Under Indiana law, the amount of an automobile insurer’s subrogation claim for medical expenses paid on behalf of an injured party is diminished in the same proportion as a personal injury claimant’s recovery is diminished by comparative fault, or by reason of the uncollectability of the full value of the claim for personal injuries or death resulting from limited liability insurance. Ind. Code § 34-51-2-19. The amount of the automobile insurer’s subrogation claim is also reduced by a pro-rata share of the claimant’s attorney’s fees and litigation expenses. Id.
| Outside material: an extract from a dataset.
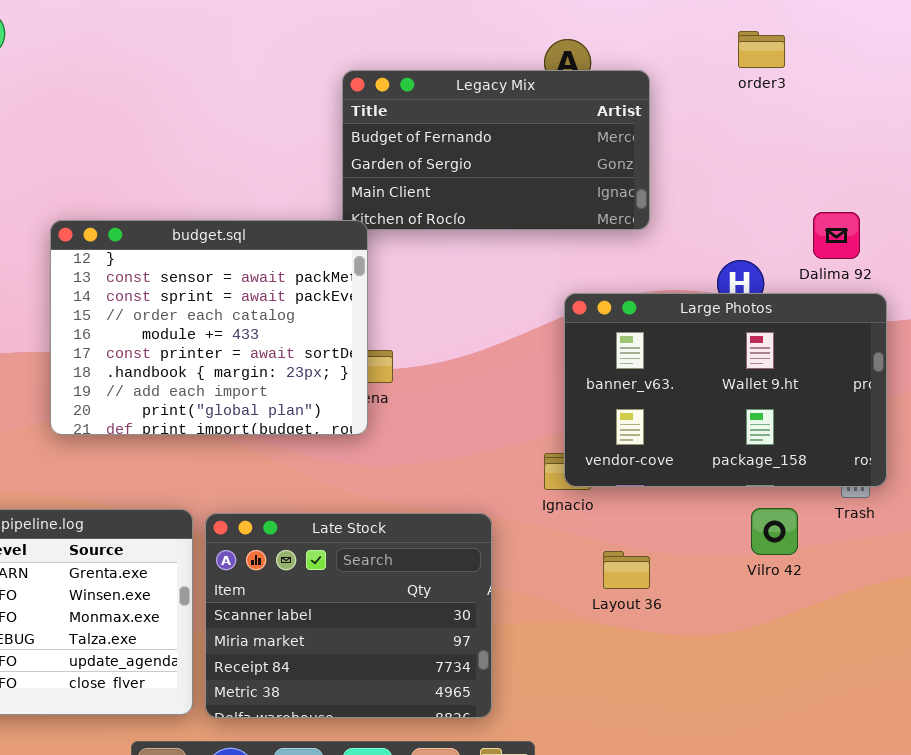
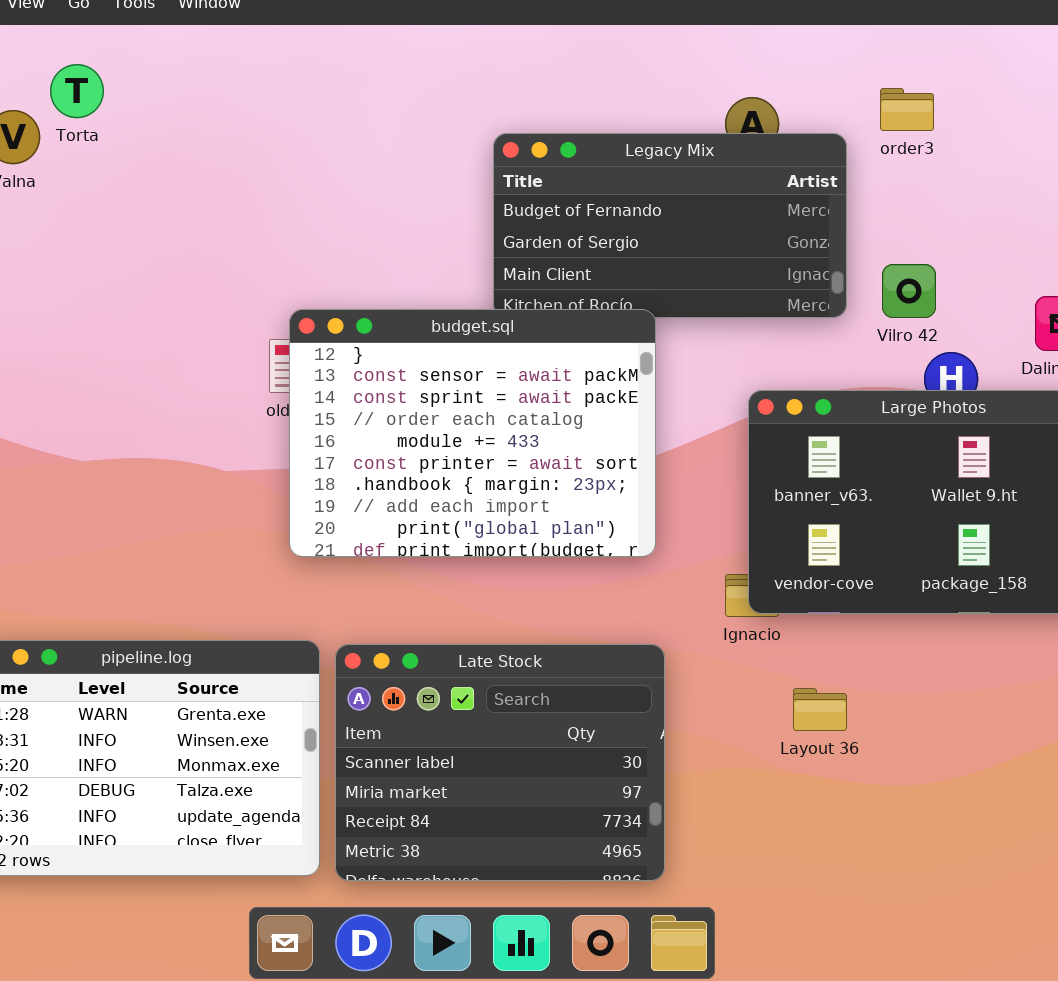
order3: [738,31,785,68] -> [880,88,934,131], moved
budget.sql: [50,220,368,435] -> [289,309,656,557], moved
Vilro 42: [751,508,798,555] -> [882,264,936,318], moved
In this case, the personal injury lawsuit against the at-fault party was settled in the client’s favor. The client’s attorney and the automobile insurer were unable to reach an agreement as to the reimbursement amount due the automobile insurer from the personal injury settlement. More than two (2) years after the Indiana attorney and the automobile insurer reached an impasse and communication ceased between them concerning the medical payments subrogation lien, the automobile insurer filed a lawsuit in state court in Indiana against the Indiana attorney. While the trial court initially found in favor of the automobile insurer, the Indiana attorney appealed the decision, and the Indiana Court of Appeals reversed the decision of the trial court, finding in favor of the Indiana attorney based upon a two (2) year statute of limitations for breach of fiduciary duty.